Watching this film, the viewer can find me in every nook and cranny. The character of Holden is the closest to me I’ve ever written (casting Ben was aesthetically wishful thinking perhaps), and Alyssa is actually my voice of reason that I’d never listen to (I knew what I was doing/feeling was immature, but you just can’t fight City Hall, sometimes). Banky bares the marks of my feelings about allegiance (oh, I hated the kind of friends who’d start dating someone and suddenly disappear—balance, I’d say; constant sex, they’d say), while Hooper voices my thoughts about the politics of the gay community (particularly in the record-store scene). The Jay and Silent Bob scene is always a little eerie to watch, in that it’s very much me having a conversation with my two most popular creations (while returning to them the dignity they were stripped of when I swung them from ceilings and had them chased by Keystonelike cops in Mallrats). This flick, more than the other two, is me on a slab, laid out for the world to see.
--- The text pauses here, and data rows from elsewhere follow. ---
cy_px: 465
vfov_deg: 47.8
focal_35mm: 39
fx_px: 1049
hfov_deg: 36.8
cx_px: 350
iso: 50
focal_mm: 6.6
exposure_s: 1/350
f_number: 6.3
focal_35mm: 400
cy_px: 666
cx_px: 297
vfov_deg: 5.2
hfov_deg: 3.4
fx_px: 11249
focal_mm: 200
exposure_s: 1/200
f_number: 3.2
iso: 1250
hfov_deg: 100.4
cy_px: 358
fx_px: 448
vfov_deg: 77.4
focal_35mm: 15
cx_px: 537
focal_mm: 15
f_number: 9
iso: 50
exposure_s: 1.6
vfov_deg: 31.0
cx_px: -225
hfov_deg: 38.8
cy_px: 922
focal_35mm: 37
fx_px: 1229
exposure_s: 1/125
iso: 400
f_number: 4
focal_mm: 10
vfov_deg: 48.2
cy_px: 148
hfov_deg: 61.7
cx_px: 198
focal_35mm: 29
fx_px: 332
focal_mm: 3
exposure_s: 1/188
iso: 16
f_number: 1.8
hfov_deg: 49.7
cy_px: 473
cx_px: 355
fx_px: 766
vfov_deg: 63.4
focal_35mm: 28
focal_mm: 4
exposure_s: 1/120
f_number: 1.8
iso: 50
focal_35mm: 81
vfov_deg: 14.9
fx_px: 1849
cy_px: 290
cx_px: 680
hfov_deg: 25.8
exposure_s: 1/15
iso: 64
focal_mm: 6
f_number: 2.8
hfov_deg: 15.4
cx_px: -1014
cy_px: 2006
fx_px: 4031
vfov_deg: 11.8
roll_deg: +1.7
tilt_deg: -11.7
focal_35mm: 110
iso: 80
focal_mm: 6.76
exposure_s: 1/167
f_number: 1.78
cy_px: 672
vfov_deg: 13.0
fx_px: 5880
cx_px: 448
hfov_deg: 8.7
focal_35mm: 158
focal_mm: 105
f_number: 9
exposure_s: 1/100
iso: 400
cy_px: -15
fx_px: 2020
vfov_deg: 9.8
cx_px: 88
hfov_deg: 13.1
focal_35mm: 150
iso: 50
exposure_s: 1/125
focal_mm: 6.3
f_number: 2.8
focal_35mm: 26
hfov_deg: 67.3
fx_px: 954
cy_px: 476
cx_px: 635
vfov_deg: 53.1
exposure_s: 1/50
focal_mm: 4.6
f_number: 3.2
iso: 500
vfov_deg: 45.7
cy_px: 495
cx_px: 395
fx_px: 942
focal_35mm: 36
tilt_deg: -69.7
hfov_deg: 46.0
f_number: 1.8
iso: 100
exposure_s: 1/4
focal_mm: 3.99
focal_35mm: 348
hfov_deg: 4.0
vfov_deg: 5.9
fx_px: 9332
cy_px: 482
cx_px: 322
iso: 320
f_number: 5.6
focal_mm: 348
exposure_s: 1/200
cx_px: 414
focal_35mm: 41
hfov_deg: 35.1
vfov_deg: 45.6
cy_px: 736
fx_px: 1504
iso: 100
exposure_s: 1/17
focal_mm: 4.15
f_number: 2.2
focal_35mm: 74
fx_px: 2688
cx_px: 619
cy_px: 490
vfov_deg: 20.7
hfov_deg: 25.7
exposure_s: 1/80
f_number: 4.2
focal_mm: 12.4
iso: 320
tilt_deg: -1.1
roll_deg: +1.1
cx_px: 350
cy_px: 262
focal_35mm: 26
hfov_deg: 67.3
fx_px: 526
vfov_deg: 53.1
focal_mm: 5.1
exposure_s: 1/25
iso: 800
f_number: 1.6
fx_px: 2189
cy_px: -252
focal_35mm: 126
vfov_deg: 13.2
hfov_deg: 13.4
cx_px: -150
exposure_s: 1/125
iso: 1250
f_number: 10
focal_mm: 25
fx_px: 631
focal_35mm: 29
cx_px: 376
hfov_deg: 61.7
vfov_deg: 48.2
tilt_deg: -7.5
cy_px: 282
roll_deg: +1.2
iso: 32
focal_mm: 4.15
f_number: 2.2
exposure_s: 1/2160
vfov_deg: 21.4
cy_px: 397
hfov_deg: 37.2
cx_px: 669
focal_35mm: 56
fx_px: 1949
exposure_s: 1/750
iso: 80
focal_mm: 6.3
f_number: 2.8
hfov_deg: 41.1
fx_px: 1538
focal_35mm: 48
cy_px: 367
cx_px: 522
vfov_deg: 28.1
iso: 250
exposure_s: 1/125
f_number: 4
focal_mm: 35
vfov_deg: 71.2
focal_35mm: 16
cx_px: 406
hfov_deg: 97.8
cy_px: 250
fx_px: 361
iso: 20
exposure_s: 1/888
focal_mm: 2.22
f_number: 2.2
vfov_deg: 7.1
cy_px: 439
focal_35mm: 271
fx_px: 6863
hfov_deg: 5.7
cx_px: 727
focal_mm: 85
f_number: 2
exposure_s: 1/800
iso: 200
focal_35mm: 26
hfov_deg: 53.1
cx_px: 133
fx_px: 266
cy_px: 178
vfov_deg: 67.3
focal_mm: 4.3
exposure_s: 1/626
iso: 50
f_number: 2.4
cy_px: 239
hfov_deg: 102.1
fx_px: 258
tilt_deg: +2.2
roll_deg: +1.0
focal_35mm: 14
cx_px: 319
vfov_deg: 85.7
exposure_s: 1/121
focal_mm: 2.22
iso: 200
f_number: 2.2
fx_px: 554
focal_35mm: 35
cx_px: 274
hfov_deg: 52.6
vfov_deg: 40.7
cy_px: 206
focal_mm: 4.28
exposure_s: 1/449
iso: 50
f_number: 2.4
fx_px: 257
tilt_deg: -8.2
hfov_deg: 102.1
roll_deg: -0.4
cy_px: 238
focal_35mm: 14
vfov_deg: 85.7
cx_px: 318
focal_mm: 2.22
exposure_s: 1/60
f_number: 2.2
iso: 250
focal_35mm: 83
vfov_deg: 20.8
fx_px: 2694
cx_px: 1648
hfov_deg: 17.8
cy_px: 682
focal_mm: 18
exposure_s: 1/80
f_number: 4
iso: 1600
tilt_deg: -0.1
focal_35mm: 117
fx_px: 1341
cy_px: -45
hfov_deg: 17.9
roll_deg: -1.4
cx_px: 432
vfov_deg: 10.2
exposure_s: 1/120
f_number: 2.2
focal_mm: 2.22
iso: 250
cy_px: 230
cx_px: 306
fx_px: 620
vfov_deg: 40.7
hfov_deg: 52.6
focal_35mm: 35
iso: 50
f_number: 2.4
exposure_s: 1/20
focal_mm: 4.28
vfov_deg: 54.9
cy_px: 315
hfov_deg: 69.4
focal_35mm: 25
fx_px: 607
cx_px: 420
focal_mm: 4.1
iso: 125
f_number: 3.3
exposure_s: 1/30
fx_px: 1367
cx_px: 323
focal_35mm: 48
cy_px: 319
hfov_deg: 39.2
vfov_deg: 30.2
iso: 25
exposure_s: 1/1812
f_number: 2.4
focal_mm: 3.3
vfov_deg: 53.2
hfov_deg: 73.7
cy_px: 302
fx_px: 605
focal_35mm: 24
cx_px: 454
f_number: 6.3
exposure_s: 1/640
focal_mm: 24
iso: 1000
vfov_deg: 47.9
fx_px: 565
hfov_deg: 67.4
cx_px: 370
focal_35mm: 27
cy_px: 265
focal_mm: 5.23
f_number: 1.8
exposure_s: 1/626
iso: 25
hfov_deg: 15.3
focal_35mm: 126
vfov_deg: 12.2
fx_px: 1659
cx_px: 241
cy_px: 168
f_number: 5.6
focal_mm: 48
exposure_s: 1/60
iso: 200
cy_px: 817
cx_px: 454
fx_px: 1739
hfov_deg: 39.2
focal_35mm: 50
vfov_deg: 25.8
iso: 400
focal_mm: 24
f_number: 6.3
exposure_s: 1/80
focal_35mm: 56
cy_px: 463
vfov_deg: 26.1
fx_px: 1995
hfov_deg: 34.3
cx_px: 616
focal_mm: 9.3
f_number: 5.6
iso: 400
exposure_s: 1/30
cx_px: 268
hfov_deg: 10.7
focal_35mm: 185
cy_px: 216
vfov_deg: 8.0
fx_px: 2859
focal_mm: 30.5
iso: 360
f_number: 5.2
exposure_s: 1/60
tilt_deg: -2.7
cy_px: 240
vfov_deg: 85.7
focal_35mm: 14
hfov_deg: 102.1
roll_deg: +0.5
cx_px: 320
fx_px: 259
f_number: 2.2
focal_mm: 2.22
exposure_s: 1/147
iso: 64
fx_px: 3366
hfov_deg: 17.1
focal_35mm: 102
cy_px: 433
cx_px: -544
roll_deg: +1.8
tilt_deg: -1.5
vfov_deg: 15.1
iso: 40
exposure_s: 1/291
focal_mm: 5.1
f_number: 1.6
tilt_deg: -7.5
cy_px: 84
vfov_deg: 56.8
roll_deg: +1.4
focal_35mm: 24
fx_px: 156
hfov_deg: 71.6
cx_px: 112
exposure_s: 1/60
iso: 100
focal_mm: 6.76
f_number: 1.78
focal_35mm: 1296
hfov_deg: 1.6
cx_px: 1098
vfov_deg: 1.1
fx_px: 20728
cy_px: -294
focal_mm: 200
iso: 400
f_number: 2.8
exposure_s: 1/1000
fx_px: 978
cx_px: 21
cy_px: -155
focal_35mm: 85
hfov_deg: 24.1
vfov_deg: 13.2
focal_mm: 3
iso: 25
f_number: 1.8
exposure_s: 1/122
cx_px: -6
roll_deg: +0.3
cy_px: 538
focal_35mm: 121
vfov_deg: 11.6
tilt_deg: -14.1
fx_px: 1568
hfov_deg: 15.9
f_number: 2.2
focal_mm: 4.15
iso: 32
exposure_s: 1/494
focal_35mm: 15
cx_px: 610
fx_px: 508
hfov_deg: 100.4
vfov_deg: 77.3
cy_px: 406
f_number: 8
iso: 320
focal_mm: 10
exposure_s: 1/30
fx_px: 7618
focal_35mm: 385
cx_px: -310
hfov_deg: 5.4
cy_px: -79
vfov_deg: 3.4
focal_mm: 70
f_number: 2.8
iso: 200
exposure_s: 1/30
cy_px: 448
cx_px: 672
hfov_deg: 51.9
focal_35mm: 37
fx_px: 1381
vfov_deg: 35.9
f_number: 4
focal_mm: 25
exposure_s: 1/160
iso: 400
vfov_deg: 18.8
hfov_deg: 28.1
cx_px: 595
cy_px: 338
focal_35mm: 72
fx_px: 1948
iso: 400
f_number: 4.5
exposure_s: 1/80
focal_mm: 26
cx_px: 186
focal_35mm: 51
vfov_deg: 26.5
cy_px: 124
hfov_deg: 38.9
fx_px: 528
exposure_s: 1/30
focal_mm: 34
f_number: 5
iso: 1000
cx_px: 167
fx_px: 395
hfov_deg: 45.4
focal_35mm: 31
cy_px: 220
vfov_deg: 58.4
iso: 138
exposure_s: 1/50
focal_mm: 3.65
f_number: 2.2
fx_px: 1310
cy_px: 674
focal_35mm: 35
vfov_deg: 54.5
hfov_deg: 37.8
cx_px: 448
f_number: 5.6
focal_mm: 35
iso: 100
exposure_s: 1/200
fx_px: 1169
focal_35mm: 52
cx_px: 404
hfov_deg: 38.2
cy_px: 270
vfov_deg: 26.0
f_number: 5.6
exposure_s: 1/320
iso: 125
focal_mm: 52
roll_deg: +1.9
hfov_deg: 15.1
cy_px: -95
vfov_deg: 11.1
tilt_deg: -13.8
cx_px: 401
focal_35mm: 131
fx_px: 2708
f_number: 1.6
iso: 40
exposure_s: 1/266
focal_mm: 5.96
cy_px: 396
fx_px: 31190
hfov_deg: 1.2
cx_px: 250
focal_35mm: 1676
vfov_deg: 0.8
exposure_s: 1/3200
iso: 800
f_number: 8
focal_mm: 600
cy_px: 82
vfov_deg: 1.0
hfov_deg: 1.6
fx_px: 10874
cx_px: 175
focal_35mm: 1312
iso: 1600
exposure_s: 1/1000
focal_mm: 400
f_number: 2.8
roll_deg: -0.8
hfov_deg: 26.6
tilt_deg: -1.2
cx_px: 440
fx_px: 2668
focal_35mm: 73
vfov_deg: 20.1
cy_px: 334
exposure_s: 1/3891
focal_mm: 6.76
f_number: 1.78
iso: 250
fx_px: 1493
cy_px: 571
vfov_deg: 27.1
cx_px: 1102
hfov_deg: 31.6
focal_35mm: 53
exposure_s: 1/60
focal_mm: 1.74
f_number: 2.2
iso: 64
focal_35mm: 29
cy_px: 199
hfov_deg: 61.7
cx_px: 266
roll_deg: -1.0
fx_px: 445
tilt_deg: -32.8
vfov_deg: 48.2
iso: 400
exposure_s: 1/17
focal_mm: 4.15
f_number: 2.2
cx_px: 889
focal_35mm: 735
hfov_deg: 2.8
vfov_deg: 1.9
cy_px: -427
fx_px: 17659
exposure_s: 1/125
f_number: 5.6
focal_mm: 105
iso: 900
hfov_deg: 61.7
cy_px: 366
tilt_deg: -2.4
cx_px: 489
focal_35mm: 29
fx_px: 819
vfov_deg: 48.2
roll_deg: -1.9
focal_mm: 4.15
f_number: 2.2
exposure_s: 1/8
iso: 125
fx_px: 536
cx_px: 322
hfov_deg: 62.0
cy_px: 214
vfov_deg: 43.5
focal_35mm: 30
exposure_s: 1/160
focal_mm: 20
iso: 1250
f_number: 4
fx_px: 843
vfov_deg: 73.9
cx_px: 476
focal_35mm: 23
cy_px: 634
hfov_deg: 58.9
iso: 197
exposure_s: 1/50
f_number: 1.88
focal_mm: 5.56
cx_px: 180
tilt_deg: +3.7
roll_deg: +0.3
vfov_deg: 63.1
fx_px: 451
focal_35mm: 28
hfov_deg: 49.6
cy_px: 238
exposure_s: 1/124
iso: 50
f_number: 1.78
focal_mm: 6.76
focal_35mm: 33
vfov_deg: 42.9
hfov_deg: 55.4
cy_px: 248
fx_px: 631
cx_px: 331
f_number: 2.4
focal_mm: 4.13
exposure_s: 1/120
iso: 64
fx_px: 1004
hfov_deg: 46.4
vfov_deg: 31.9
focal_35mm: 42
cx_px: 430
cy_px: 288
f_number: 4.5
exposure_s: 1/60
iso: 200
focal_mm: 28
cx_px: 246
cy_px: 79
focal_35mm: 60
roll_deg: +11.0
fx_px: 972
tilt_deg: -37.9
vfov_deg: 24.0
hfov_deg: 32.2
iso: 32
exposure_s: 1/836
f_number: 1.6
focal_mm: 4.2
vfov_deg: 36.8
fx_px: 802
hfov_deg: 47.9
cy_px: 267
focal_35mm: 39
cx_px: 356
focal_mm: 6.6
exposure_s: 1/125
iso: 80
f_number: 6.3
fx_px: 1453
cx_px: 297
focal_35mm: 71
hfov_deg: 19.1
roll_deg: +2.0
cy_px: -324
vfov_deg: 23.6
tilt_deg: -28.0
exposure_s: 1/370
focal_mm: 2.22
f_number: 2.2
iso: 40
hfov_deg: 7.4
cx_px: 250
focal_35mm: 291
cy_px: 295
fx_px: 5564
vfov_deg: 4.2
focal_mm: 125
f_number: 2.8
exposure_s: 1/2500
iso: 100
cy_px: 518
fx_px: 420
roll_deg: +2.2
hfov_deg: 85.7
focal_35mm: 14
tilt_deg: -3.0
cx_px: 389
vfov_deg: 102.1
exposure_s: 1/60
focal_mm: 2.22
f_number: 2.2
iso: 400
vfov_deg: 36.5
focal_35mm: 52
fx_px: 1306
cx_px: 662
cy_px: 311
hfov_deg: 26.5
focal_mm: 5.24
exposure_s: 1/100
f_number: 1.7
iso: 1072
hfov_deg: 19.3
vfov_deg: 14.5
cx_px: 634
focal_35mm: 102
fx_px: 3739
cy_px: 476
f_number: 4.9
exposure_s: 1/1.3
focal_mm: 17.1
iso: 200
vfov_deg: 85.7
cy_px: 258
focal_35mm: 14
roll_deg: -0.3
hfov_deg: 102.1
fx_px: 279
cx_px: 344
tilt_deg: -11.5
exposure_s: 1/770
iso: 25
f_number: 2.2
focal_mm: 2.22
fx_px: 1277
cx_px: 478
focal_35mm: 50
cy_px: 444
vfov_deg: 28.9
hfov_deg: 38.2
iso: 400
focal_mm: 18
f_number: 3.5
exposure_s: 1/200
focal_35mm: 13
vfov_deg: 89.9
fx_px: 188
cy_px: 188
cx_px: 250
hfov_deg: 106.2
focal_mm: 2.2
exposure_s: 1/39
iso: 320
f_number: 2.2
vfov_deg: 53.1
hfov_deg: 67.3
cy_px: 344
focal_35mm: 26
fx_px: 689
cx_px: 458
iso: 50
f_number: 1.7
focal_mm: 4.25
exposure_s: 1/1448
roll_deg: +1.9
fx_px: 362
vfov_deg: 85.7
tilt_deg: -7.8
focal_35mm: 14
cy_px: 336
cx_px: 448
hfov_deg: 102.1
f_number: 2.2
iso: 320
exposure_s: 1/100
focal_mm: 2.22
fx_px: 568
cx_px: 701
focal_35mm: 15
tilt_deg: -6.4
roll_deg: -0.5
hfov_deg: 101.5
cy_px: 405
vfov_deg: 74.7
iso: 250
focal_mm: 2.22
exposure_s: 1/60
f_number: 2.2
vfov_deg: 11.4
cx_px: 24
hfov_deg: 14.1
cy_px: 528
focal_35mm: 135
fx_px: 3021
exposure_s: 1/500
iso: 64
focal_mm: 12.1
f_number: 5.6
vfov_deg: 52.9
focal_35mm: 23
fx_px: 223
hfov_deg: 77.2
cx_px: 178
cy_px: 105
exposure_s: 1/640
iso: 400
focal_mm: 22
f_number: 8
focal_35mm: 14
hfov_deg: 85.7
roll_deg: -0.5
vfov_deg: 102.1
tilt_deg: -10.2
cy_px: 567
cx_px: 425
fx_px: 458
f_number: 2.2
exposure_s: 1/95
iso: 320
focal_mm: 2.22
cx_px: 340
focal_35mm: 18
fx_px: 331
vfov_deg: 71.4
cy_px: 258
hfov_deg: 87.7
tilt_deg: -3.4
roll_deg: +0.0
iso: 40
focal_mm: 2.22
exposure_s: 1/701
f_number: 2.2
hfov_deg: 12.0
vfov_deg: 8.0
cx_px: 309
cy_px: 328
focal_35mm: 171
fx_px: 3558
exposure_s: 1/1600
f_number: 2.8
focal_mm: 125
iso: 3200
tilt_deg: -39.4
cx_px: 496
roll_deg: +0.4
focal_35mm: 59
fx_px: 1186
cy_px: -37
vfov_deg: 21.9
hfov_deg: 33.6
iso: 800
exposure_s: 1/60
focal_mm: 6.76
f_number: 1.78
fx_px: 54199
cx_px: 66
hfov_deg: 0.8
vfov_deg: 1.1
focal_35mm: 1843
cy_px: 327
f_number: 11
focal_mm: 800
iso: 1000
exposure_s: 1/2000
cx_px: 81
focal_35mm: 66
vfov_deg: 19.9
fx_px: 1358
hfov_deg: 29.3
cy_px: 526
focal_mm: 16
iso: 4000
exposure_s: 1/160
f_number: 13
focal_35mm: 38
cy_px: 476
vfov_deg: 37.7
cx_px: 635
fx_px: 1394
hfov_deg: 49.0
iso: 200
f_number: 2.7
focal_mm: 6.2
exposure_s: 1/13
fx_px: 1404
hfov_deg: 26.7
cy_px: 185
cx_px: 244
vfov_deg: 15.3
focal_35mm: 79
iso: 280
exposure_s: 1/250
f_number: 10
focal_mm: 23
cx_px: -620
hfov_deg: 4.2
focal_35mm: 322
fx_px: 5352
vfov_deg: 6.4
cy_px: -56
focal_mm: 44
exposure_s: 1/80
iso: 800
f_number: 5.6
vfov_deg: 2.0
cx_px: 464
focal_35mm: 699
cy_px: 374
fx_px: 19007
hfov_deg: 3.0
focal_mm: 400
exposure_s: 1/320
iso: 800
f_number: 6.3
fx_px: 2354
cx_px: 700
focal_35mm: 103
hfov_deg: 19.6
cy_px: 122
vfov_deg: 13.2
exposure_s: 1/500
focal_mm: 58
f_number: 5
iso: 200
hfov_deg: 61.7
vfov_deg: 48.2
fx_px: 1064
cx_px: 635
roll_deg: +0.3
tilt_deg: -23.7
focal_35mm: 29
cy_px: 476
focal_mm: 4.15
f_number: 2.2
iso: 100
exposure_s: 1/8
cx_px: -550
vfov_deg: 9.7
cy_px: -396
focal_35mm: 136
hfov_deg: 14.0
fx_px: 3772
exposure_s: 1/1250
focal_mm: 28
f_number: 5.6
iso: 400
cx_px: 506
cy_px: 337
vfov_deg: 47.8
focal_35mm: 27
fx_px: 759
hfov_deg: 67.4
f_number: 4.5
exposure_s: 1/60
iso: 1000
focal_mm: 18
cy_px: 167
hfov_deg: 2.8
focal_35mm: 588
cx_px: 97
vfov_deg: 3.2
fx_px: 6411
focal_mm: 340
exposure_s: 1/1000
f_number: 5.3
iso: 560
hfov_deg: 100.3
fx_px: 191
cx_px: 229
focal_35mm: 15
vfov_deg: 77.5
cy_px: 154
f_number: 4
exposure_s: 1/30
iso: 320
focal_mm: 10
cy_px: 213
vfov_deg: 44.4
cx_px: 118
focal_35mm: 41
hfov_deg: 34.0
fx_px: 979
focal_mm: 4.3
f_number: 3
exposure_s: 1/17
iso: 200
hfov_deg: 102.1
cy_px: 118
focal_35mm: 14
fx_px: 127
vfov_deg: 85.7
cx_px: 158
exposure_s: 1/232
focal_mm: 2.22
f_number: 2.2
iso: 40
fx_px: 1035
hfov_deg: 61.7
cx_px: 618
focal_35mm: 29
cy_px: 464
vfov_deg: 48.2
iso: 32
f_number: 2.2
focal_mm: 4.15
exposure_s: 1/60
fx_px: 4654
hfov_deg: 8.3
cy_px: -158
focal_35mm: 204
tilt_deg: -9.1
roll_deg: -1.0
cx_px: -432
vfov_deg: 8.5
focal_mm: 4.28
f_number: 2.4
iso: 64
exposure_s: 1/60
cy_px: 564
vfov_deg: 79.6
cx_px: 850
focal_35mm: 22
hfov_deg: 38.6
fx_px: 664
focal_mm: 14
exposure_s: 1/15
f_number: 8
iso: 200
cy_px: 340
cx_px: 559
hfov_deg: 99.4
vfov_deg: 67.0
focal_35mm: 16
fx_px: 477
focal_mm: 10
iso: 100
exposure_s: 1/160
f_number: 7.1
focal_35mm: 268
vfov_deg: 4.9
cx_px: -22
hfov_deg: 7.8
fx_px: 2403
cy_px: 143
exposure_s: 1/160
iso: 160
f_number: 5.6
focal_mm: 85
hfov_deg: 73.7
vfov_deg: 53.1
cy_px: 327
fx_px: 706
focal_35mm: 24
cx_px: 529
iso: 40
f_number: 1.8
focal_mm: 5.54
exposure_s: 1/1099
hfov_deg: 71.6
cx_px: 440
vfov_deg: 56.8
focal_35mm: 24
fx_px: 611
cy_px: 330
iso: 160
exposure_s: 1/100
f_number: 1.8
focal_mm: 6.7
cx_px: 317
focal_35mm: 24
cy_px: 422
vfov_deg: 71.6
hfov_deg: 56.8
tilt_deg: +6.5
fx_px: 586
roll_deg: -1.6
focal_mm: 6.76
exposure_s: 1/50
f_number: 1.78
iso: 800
And believe me—that’s scary.
But aside from that stuff, there are the laughs. I find this flick funnier than my first two. The humor, while often racy, is well-developed (and as much as I love Clerks—I mean, come on: that fucking-the-dead-guy bit was so easy). I was proud of the fact that, even though we’re dealing with a pair of friends again, there is no “straight-man” per se (although using that term in this flick can be dicey)—Ben and Jason bounce off one another equally. And the scene where Banky and Alyssa compare their oral sex scars (à la Jaws) represents, to me, everything that is great about independent film: edgy and smart content that a studio would ax early on in the development stage (and I know whereof I speak—there was a version of this scene in Rats, and the studio made me take it out).
I love this flick to death. This will always be closest to my heart for reasons obvious and not so obvious. And it makes a hell of a palate-cleanser for the next flick (Dogma). I grew up making this movie, both in craft and in general. I hope it gets you somewhere…preferably in the heart.